Don't mistake this for a dessert, this eggy, bread side dish is the perfect accompaniment for prime rib!
- 3 large Eggs
- 1 cup All-Purpose Flour
- 3/4 cup Whole Milk
- 1/2 teaspoon Salt
- Vegetable Oil or Beef Drippings
- Make-Ahead: Once the Puddings have been baked, they can be cooled and reheated in the oven before serving.
- Using a whisk or an electric mixer, in a large bowl, beat the Eggs with the Flour for about 5 minutes, or until smooth and sticky. The more the Pudding Batter is beaten in the early stage of making it, the better the Puddings will rise when cooked in the oven.
- Gradually beat in the Milk to form a smooth Batter. Add the Salt and set aside to rest for 1 hour.
- Preheat the oven to 400°F/200°C.
- Evenly divide 2 tablespoons of vegetable oil between each cup of a 12 count large muffin pan and top each with 3-4 tablespoons of batter.

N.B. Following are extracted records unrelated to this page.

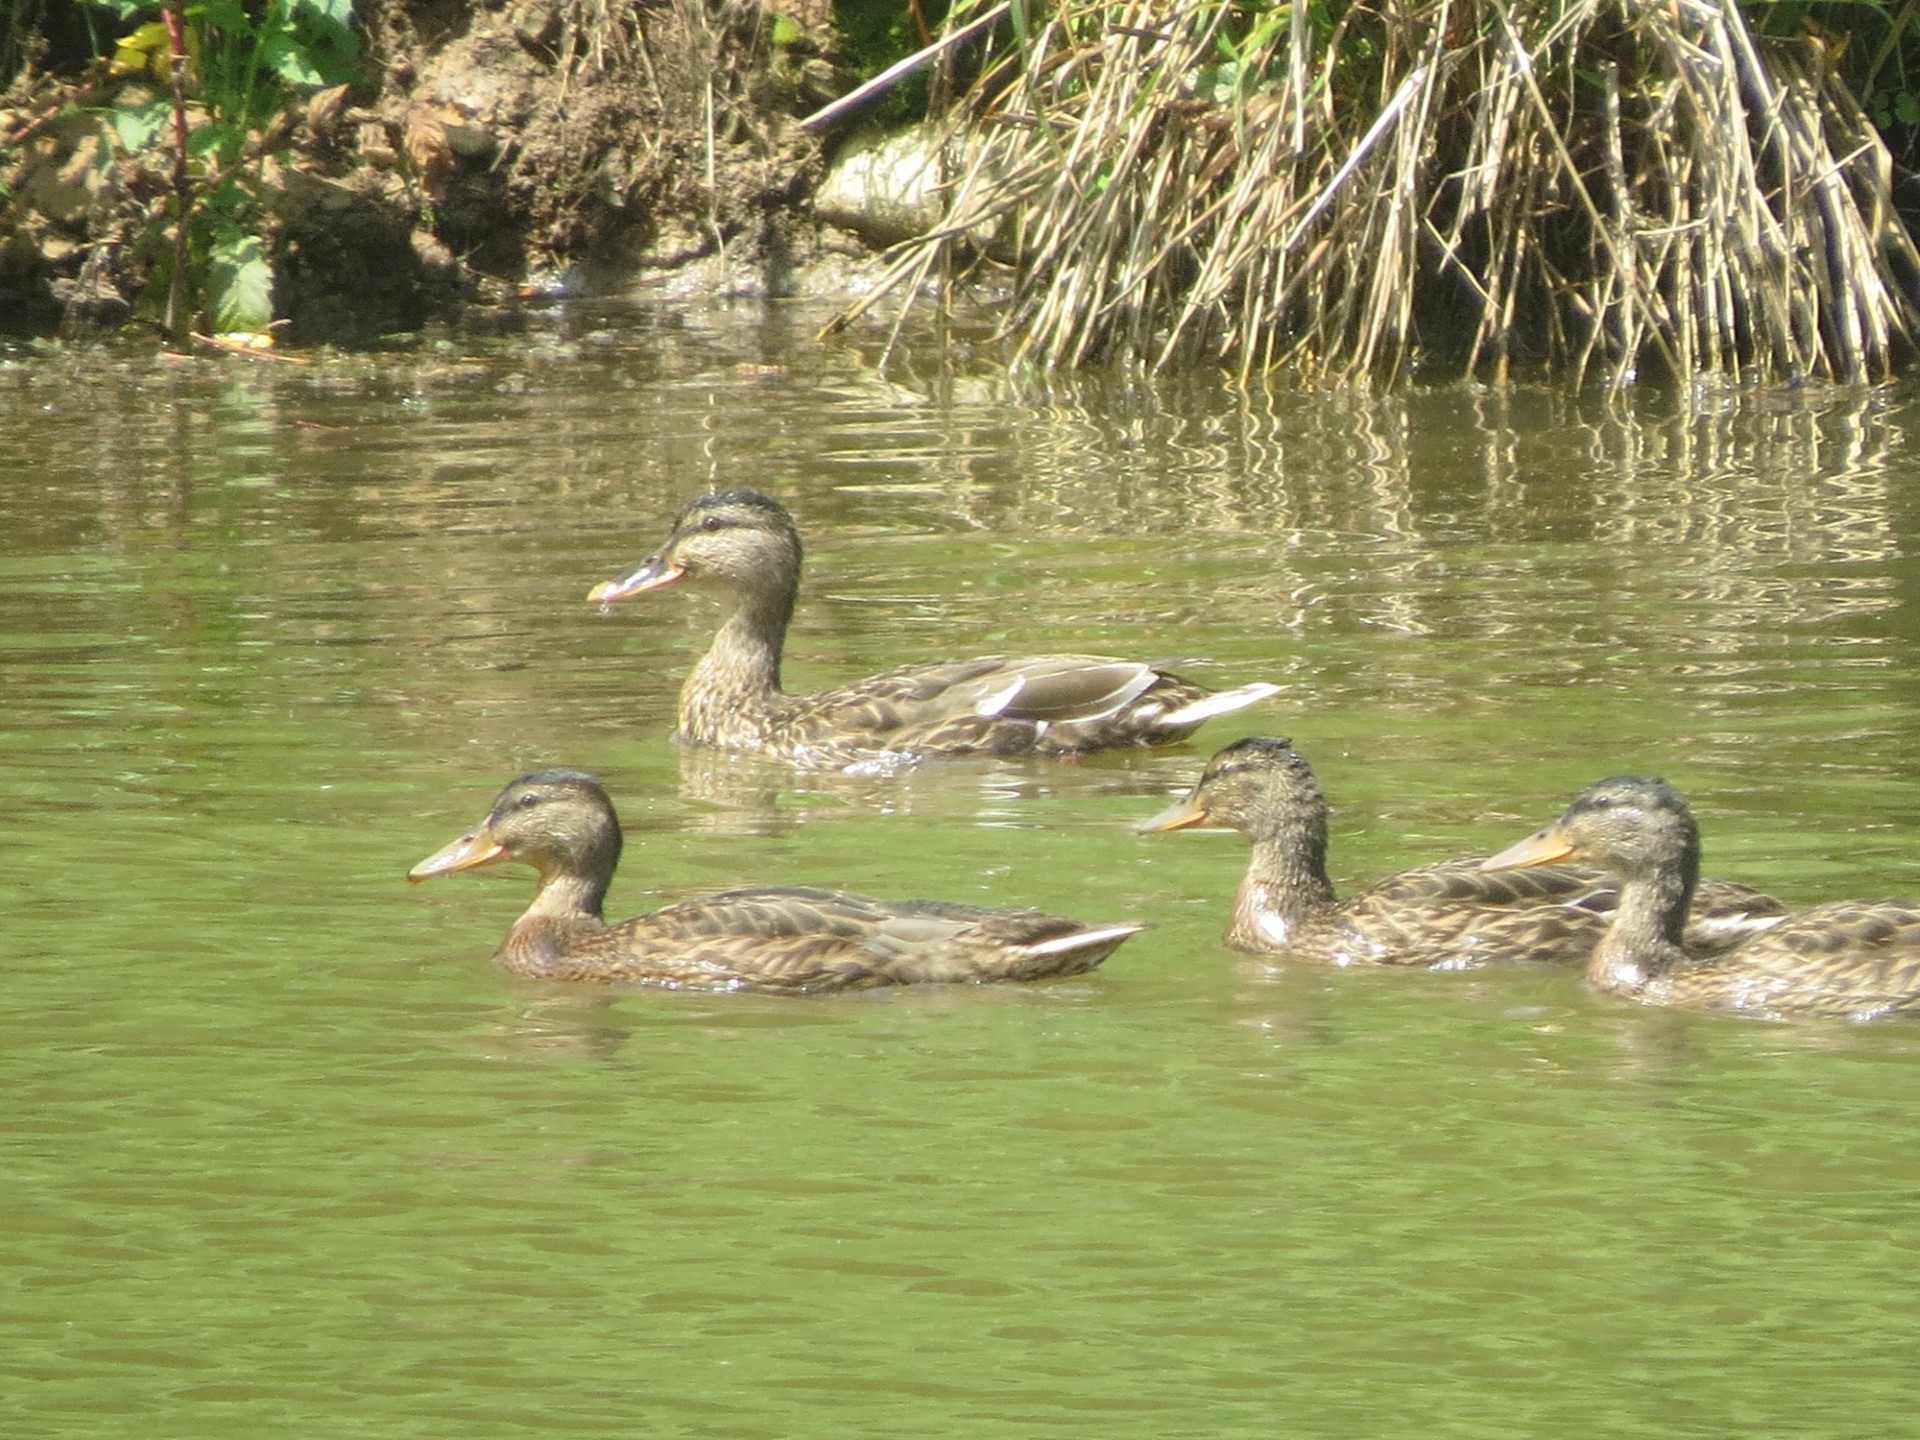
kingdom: Animalia
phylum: Chordata
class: Aves
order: Anseriformes
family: Anatidae
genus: Anas
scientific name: Anas platyrhynchos
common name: Mallard
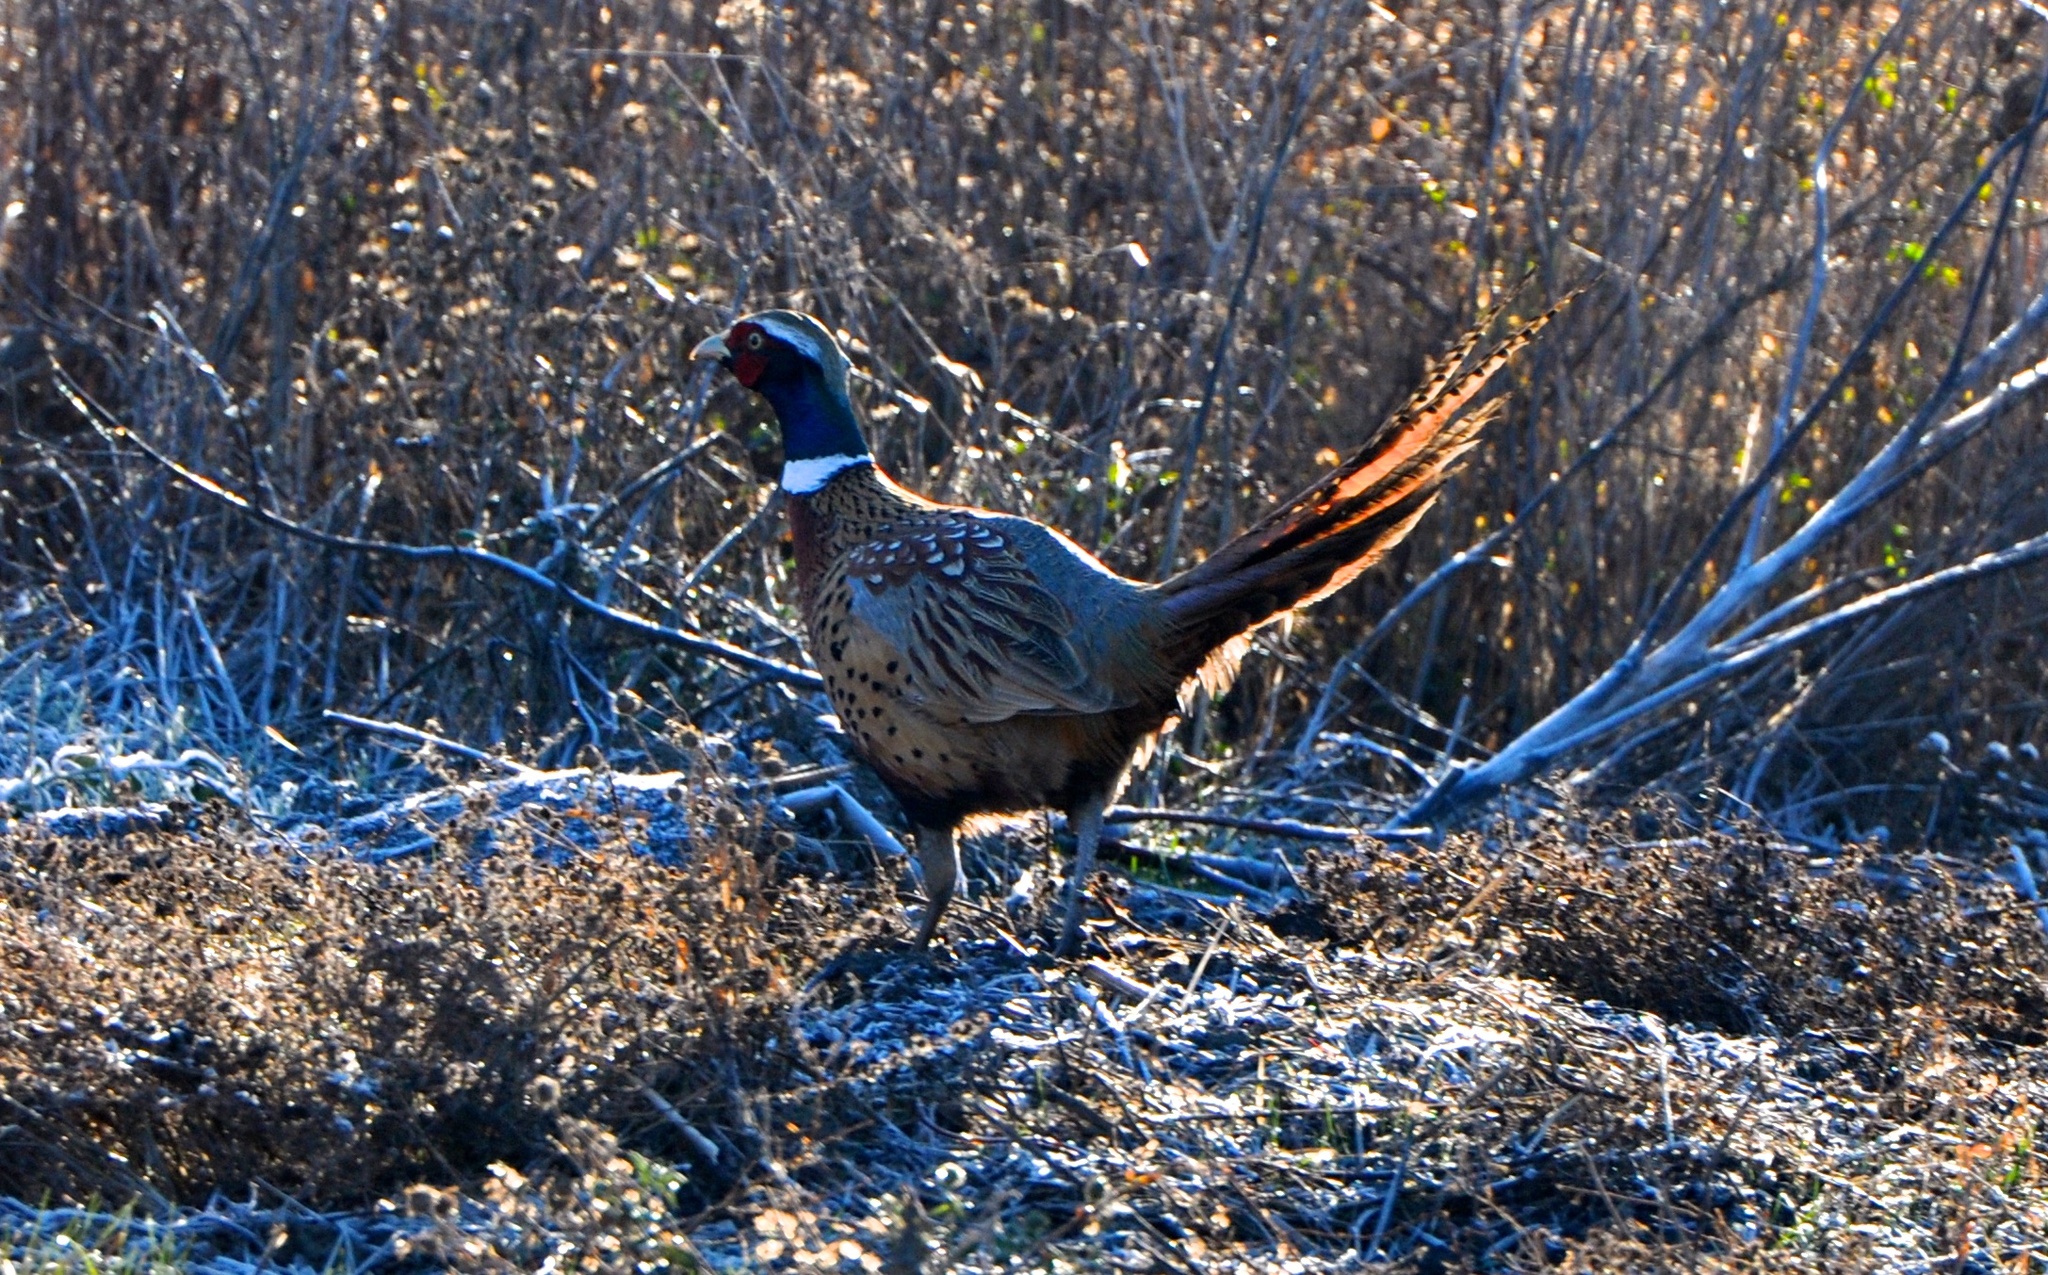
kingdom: Animalia
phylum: Chordata
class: Aves
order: Galliformes
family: Phasianidae
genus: Phasianus
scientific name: Phasianus colchicus
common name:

- Bake for about 20 minutes, or until the Pudding is set around the sides, puffed, and golden brown. Remove the pan from the oven and lift the Puddings out of the pans and let them dry. Serve the Puddings warm.
- Alternatively, you can make large Pudding using an 8" non-stick pan. Pour about 1/4 cup of Oil into the pan and then pour about 1/3 cup Batter into the pan. Bake for 20-25 minutes or until puffed and rich golden brown. Remove from the pan and let dry. Serve warm.
Alternatively, you can make large pudding using an 8" non-stick pan. Pour about 1/4 cup of oil into the pan and then pour about 1/3 cup batter into the pan. Bake for 20-25 minutes or until puffed and rich golden brown. Remove from the pan and let dry. Serve warm.